◆ Directions:
Count the lines below that contain the string "Lula", and give only the number.

◆ Extracted data:
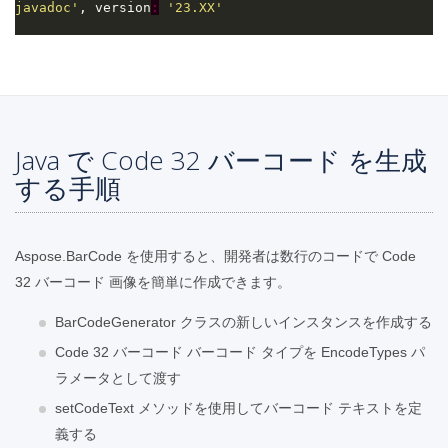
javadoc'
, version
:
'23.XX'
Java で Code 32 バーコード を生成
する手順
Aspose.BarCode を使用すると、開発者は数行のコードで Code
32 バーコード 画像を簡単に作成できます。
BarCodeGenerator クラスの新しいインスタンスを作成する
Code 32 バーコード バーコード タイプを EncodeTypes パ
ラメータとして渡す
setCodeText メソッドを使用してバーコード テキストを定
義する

--

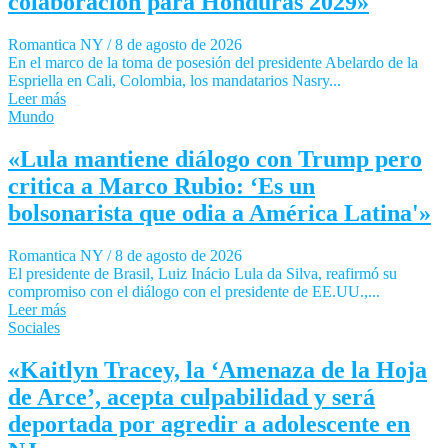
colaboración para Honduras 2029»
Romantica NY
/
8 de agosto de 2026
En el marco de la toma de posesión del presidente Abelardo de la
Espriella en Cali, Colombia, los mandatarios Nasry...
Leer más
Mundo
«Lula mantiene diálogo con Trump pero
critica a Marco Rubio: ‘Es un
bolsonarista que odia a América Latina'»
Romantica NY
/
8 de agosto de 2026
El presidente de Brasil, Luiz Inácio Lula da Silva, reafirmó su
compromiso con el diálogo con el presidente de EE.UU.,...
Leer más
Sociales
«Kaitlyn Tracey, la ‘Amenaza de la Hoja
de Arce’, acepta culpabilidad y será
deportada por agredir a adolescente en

◆ Solution for this task:
2